My algorithm is below. It is for a 3x3x3 but the concept is the same.
public int MiniMax(int pGameState[][][], int Depth, boolean IsMax){
FunctionCalls++;
if(CheckForWin(2, pGameState)){ //Max Player (since the computer is always 2)
return 10 - Depth;
}
if(CheckForWin(1, pGameState)){ //Player will win therefore we return -10. If this is the first level of the tree
//then the value return is -10. If the second ply then the value returned is -8.
//It is more important for the computer to win sooner than later.
return -10 - Depth;
}
if(Depth >= 2){
return 0;
}
if(IsMax){
int Value = Integer.MIN_VALUE;
for(int i=0; i<3; i++){
for(int j=0; j<3; j++){
for(int k=0; k<3; k++){
if(pGameState[i][j][k] == 0){
pGameState[i][j][k] = 2;
int best = MiniMax(CopyArray(pGameState), Depth+1, !IsMax);
if(best > Value)
Value = best;
pGameState[i][j][k] = 0;
}
}
}
}
return Value;
}
else{
int Value = Integer.MAX_VALUE;
for(int i=0; i<3; i++){
for(int j=0; j<3; j++){
for(int k=0; k<3; k++){
if(pGameState[i][j][k] == 0){
pGameState[i][j][k] = 1;
int best = MiniMax(CopyArray(pGameState), Depth+1, !IsMax);
if(best < Value)
Value = best;
pGameState[i][j][k] = 0;
}
}
}
}
return Value;
}
}
I initially call minimax this way
best = MiniMax(CopyArray(GameState), 0, false);
I then compare best with my previous Max.

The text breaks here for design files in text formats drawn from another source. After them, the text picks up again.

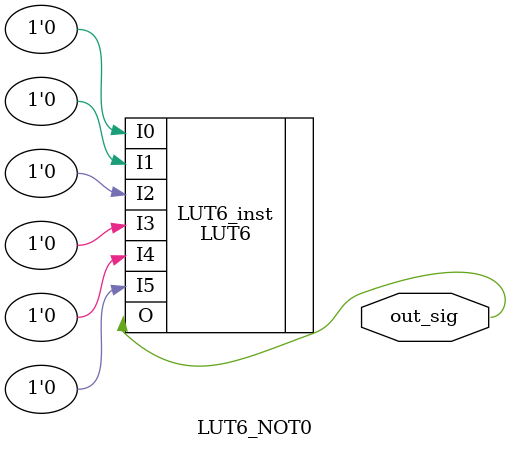
<source format=v>
module LUT6_NOT0(
    output out_sig
    );
// LUT6: 6-input Look-Up Table with general output
// 7 Series
// Xilinx HDL Language Template, version 2018.3
(* LOCK_PINS="I0:A6, I1:A2, I2:A1, I3:A3, I4:A4, I5:A5" *) // Arash: this is important to make the inverters consistent
LUT6 #(
 .INIT(64'h5555555555555555) // Arash: This should make an inverter
) LUT6_inst (
 .O(out_sig), // LUT general output
 .I0(1'b0), // LUT input
 .I1(1'b0), // LUT input
 .I2(1'b0), // LUT input
 .I3(1'b0), // LUT input
 .I4(1'b0), // LUT input
 .I5(1'b0) // LUT input
);
// End of LUT6_inst instantiation
endmodule
</source>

If best is larger I save this move as my computer's move.
One simple way to deal with the first-available-move-chosen problem is to order the valid moves before iterating over them. Consider the position you described in the question:
X . .
. X .
X O O
Here O
is to move. Before iterating over the board in the default way (left-to-right top-to-bottom), order the vector of four valid moves ((0, 1), (0, 2), (1, 0), (1, 2))

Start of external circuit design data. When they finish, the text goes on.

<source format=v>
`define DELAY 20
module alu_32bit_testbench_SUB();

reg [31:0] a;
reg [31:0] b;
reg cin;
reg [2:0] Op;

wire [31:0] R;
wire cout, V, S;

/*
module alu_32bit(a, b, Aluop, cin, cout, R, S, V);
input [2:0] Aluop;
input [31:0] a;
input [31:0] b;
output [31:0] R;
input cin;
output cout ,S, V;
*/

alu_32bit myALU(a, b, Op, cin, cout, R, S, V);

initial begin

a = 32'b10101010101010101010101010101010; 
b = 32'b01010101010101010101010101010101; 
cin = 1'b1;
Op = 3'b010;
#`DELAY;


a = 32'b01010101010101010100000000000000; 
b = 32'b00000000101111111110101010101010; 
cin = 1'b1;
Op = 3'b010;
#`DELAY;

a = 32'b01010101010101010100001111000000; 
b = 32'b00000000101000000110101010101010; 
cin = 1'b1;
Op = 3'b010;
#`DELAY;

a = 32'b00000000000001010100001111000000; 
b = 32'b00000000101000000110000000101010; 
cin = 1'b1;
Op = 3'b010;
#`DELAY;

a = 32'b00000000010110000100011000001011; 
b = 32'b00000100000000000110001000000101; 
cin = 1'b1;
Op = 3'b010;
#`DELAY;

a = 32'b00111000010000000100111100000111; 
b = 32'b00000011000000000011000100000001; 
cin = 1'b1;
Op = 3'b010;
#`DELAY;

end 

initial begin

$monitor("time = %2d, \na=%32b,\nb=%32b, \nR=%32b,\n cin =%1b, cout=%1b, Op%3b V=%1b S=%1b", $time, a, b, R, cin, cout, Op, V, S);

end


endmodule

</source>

according to how good each move is. One way to do this is to use the evaluation function that will count how many threats each side has after the potential move is made. A threat for piece P
(which can be X
or O
) is a row, column or diagonal that has one empty square and two P
squares (so it's one piece P
short from becoming a winning line). Let's see what this eval function will tell us for each of the four valid moves for the given position. We count number of threats for both pieces and assign to position the value S
equal to the difference O_threats - X_threats
.
If O
makes a (0, 1)
move, then O_threats = 0
, X_threats = 2
, so the score S = 0 - 2 = -2
.
If O
makes a (0, 2)
move, then O_threats = 1
, X_threats = 1
, so the score S = 1 - 1 = 0
.
If O
makes a (1, 0)
move, then O_threats = 0
, X_threats = 1
, so the score S = 0 - 1 = -1
.
If O
makes a (1, 2)
move, then O_threats = 1
, X_threats = 2
, so the score S = 1 - 2 = -1
.
Based on the calculated scores, the order of visiting the valid moves should be as follows: (0, 2), (1, 0), (1, 2), (0, 1)

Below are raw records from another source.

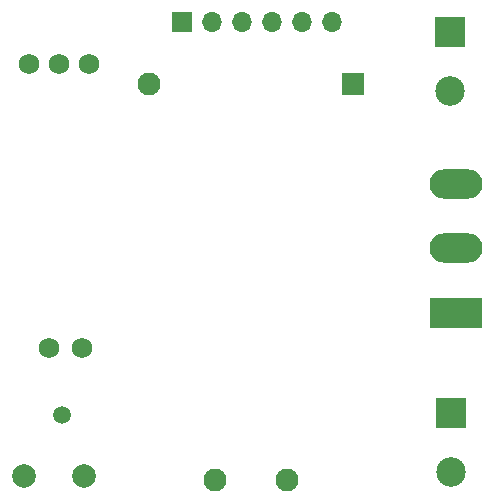
<source format=gts>
G04 #@! TF.GenerationSoftware,KiCad,Pcbnew,5.1.7-a382d34a8~88~ubuntu18.04.1*
G04 #@! TF.CreationDate,2021-07-23T19:11:00+05:30*
G04 #@! TF.ProjectId,BackEnd_HeavyDevice_v2,4261636b-456e-4645-9f48-656176794465,rev?*
G04 #@! TF.SameCoordinates,Original*
G04 #@! TF.FileFunction,Soldermask,Top*
G04 #@! TF.FilePolarity,Negative*
%FSLAX46Y46*%
G04 Gerber Fmt 4.6, Leading zero omitted, Abs format (unit mm)*
G04 Created by KiCad (PCBNEW 5.1.7-a382d34a8~88~ubuntu18.04.1) date 2021-07-23 19:11:00*
%MOMM*%
%LPD*%
G01*
G04 APERTURE LIST*
%ADD10C,1.500000*%
%ADD11C,1.950000*%
%ADD12R,1.950000X1.950000*%
%ADD13C,2.000000*%
%ADD14C,2.500000*%
%ADD15R,2.500000X2.500000*%
%ADD16O,4.500000X2.500000*%
%ADD17R,4.500000X2.500000*%
%ADD18C,1.750000*%
%ADD19R,1.700000X1.700000*%
%ADD20O,1.700000X1.700000*%
G04 APERTURE END LIST*
D10*
X113195100Y-128112520D03*
D11*
X132225000Y-133535000D03*
X120541000Y-100007000D03*
X126129000Y-133535000D03*
D12*
X137813000Y-100007000D03*
D13*
X109903000Y-133198000D03*
X114983000Y-133208000D03*
D14*
X146078000Y-132904000D03*
D15*
X146078000Y-127904000D03*
X146027000Y-95631000D03*
D14*
X146027000Y-100631000D03*
D16*
X146515000Y-108500000D03*
X146515000Y-113950000D03*
D17*
X146515000Y-119400000D03*
D18*
X110368080Y-98368980D03*
X115448080Y-98368980D03*
X112908080Y-98368980D03*
X112018080Y-122368980D03*
X114878080Y-122368980D03*
D19*
X123309000Y-94800400D03*
D20*
X125849000Y-94800400D03*
X128389000Y-94800400D03*
X130929000Y-94800400D03*
X133469000Y-94800400D03*
X136009000Y-94800400D03*
M02*

</source>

. We know that all four moves are losing moves given the perfect play. And since their scores are equal (to the loss value -10
), the first considered move (0, 2)
won't be overwritten by the next ones. This will make the moves of the program "more intelligent", because it now respects the threats created/blocked by the move made (and threat considerations are often used by humans when playing tic-tac-toe). You can enforce different order of visiting the valid moves by using different evaluation function to sort them.
Also note that move ordering can be very useful for increasing the search depth when combined with alpha-beta pruning, because it allows to consider good valid moves first and increases the chance of pruning more nodes. Although alpha-beta pruning might be an overkill for a such simple game, it can be really useful for more complex games.